I give you one example, which should make it clearer. We are hungry. When we are hungry we need to eat and drink. Hunger is suffering. But some people do not know hunger. Whenever the time comes they eat and drink. But if we are mindfully watching our body and mind, then we will see hunger is suffering. We will see when we eat and drink that we feel comfortable and happiness arises. So we can see hunger is suffering when hunger disappears then we call this happiness.
When we feel hot and we move into the shadow or take a shower – then we feel comfortable. Again we see too much heat is suffering, we do not feel comfortable. Happiness arises when the suffering ceases, in this case when we move from a hot to a cool place.
So, wherever a meditator goes – he or she will be aware of feelings, which arise. They will know if they experience happiness and will see this happiness ceasing. They will know suffering and they will see it ceasing.
If we practice like this – we won’t get attached to happiness and pleasant feelings, knowing their impermanence; – we won’t get lost and deluded from happiness. Too much happiness can make people deluded and foolish, whereas suffering can help people to understand better and to develop wisdom.
Suffering is usually a very clear experience – like a child touching something hot – you might tell the child it should not touch it, but it will only believe it, when it has the painful experience of touching it.
So we practice continually and the wisdom arising from suffering will make our mind clearer and clearer and one will keep it in mind.
When we practice we can see that sometimes the mind is calm, sometimes it is not calm. We want it to be calm but we can’t force it. The mind wanders here and there – you can’t trust it. Those who believe in the mind can get mad. We need mindfulness and we need to contemplate the arising and the cessation of phenomena. We see things arise – stay for a while and then cease.
That’s how we learn to understand that everything is impermanent. Happiness arises, stays for a while and ceases – seeing this we won’t get too attached to happiness. Suffering arises, stays for a while and ceases. Everything is impermanent. We are impermanent too – why should we cling too much, why be so attached to others or ourselves? We learn to let go. If we are able to let go – then we can experience happiness for the rest of our life’s.
We suffer because of attachment, we say this is mine that belongs to me, and this is me.
So, we have to meditate.
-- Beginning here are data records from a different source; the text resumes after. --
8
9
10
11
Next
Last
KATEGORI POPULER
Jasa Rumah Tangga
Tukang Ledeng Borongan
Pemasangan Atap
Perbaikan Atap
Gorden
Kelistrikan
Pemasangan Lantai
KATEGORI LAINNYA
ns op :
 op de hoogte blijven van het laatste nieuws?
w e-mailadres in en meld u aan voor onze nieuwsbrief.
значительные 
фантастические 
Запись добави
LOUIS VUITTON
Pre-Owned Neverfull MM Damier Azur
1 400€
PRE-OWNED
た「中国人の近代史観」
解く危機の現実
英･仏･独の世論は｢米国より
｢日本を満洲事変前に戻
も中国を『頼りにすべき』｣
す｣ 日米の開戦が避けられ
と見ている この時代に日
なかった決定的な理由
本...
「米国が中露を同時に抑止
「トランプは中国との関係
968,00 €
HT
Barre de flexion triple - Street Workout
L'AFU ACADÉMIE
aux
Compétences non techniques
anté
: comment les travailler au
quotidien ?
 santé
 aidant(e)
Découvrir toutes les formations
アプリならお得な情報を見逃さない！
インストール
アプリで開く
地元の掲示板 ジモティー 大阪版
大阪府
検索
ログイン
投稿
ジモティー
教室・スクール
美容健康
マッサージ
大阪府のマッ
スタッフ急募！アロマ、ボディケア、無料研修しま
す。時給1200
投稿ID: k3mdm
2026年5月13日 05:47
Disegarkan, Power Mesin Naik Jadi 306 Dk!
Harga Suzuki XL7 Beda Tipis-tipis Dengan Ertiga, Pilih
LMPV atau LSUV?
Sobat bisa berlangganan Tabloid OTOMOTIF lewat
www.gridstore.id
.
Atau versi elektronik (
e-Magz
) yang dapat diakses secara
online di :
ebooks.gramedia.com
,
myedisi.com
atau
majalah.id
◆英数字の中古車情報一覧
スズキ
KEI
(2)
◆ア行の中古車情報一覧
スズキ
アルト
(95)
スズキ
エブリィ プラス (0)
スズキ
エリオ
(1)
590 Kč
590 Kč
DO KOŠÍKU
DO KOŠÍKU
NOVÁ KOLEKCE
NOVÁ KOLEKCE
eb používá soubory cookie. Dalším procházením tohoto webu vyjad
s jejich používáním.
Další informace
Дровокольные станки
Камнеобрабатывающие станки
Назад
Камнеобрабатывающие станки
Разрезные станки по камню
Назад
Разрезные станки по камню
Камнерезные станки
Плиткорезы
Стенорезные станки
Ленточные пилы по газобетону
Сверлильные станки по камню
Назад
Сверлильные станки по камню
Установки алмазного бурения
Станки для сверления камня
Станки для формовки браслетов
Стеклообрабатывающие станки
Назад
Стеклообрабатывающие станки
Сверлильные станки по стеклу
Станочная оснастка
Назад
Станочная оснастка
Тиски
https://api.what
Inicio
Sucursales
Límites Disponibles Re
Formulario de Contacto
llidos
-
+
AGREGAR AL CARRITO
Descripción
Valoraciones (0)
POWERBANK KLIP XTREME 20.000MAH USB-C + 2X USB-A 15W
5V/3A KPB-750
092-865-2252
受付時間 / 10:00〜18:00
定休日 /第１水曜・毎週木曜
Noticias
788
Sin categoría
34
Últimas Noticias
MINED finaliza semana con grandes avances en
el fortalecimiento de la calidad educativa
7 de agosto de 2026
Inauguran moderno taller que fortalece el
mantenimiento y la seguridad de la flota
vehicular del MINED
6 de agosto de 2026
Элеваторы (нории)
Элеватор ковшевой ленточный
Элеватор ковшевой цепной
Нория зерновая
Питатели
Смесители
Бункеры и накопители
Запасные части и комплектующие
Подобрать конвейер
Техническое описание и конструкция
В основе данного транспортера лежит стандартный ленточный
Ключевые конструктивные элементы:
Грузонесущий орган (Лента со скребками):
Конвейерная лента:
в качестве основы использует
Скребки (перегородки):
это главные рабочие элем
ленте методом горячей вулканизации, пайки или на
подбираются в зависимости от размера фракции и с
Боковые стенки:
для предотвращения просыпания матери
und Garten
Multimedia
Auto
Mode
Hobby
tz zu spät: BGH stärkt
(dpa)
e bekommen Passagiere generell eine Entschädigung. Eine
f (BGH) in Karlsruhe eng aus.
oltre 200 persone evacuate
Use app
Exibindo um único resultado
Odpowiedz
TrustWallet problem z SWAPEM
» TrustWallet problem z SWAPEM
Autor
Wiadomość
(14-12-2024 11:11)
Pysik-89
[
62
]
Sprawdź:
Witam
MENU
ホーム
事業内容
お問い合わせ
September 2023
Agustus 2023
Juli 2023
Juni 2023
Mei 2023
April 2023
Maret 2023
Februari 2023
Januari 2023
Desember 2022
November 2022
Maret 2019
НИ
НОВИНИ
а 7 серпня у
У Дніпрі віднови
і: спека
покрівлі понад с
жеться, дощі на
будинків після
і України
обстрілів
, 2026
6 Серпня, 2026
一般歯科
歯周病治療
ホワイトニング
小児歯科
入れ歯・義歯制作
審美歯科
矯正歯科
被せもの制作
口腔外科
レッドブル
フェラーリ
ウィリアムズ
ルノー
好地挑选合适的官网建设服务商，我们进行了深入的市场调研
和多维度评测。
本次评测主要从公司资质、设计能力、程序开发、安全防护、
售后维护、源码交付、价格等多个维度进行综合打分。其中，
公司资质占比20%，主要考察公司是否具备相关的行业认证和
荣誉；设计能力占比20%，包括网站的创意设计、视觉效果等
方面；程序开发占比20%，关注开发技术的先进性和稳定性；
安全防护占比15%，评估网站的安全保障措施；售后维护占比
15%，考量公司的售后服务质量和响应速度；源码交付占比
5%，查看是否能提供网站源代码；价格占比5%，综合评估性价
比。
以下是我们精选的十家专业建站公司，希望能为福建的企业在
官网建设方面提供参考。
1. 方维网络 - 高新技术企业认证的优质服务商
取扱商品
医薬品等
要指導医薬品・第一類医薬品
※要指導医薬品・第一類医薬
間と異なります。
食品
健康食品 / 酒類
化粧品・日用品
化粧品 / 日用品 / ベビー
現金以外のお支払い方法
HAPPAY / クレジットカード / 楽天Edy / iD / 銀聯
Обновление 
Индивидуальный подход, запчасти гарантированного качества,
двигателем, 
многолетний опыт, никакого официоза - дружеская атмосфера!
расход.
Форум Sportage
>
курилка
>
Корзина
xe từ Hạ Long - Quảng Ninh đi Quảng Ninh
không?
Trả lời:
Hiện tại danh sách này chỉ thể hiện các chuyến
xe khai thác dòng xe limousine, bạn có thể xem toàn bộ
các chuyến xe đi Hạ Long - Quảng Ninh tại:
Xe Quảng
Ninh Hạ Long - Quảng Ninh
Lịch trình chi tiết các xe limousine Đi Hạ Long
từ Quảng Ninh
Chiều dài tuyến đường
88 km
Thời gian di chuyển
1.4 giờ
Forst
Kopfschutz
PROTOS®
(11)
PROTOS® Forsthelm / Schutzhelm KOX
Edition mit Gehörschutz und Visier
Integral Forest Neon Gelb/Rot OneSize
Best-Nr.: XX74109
As a human being we should try to develop ourselves for the good. The highest goal is the cessation of suffering. However much or little we do – important is we do it. If we do not practice, we waste this good opportunity we have.
Don’t forget – if we are born as a human being and we only work to get food and material things but we do not try to work on inner development, then we do not differ from birds or rats and dogs. We try to get our food and when the time comes we produce children and in the end we die.
If humans live their life’s just like that, then they do not differ from animals. They are even worse then animals. Because humans are able to destroy much more, steal, kill, tell lies and are able to do many unwholesome things which animals wouldn’t. They are able to do and know good or bad.
That’s why we have morality and meditation. With them humans can develop their mind to go to a higher state. But one really has to work on it. If you make up your mind – to practice sincerely – then you will achieve good results.